#### [Текст для чтения]
----------------------------------------

Дневники Льва Толстого
Шрифт:
Откуда вообще взялась индивидуальность (она форма современного рабства), когда она сложилась (в конце античности), разбор этого оставляем на потом.
Так что европейское расписание пристрастно и имеет перекос в сторону видимого тела, со слепотой к его невидимому полю.
Вспоминаете? Небесные тела в космологии Толстого состоят из равноправных видимого тела и невидимого тела и плотно прикасаются друг к другу поверхностями невидимых тел, не оставляя никакого незанятого пространства.
Попробуйте увидеть бытие без координат пространства и времени, без пустого пространства, заполненным, и без индивидуальностей, т. е. в сплошной связи всего со всем.
Устройство человека сложнее чем устройство червяка. Но мы сложности видим в том, что мы имеем, а сложность червяка для человека мы не понимаем.
Я ли веду собаку на охоту, или она меня? Это может быть
Вы говорите, что железная дорога построена для развития и т. д., а я говорю, что для того, чтобы наконец разрушить муравейную кочку, к[оторая] разрасталась в ущерб другим.
Опять цель торговли, военная и т. д. и цель разрушения завоевательной кочки суть одна из милиардов целей, к[оторых] достигает дорога или всякое действие — событие. — […]
В ряду существ нет градаций — есть бесконечность, т. е. неизвестность, а существа, как мы, обреченные на индивидуальность, не могут видеть ничего иначе, как шаром и кругом, к[оторого] мы центр. Отнимите индивидуальность, и мы всё (Записная книжка № 4, 21.7.1870 // 48: 128).

----------------------------------------

#### [Записанные данные]
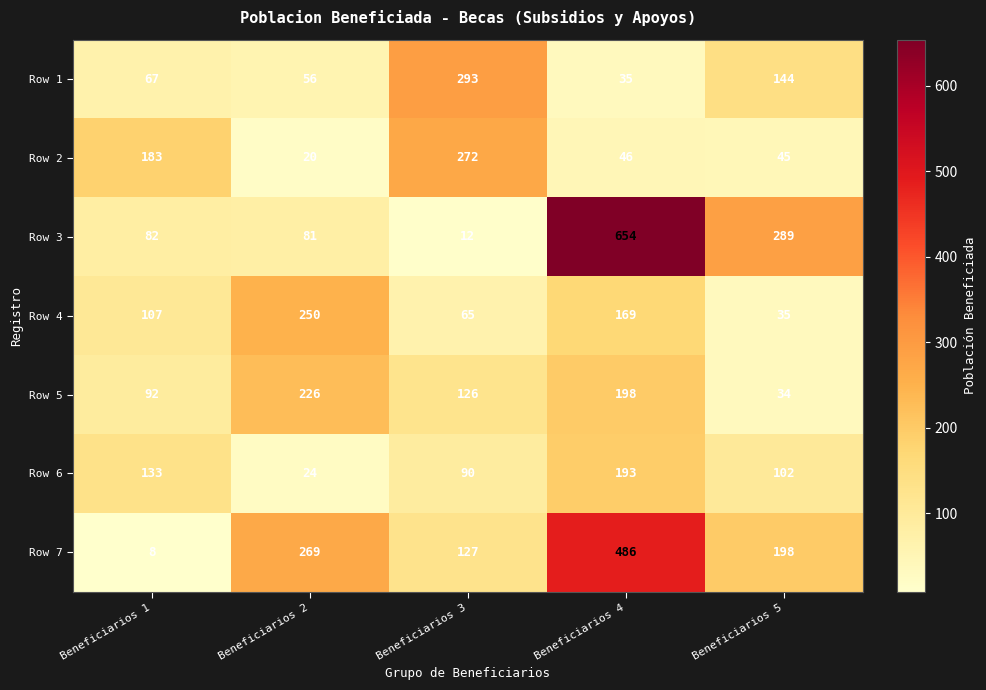

At how many categories does at least one series exceed 428?

1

----------------------------------------

#### [Задание]
Ответьте на вопросы по тексту о дневниках Толстого:
1. Когда, согласно тексту, сложилась индивидуальность?
2. Из каких двух тел состоят небесные тела в космологии Толстого?
3. Для чего построена железная дорога по утверждению, начинающемуся словами «а я говорю»?

#### [Ответ]
1. В конце античности.
2. Из равноправных видимого тела и невидимого тела.
3. Чтобы наконец разрушить муравейную кочку, которая разрасталась в ущерб другим.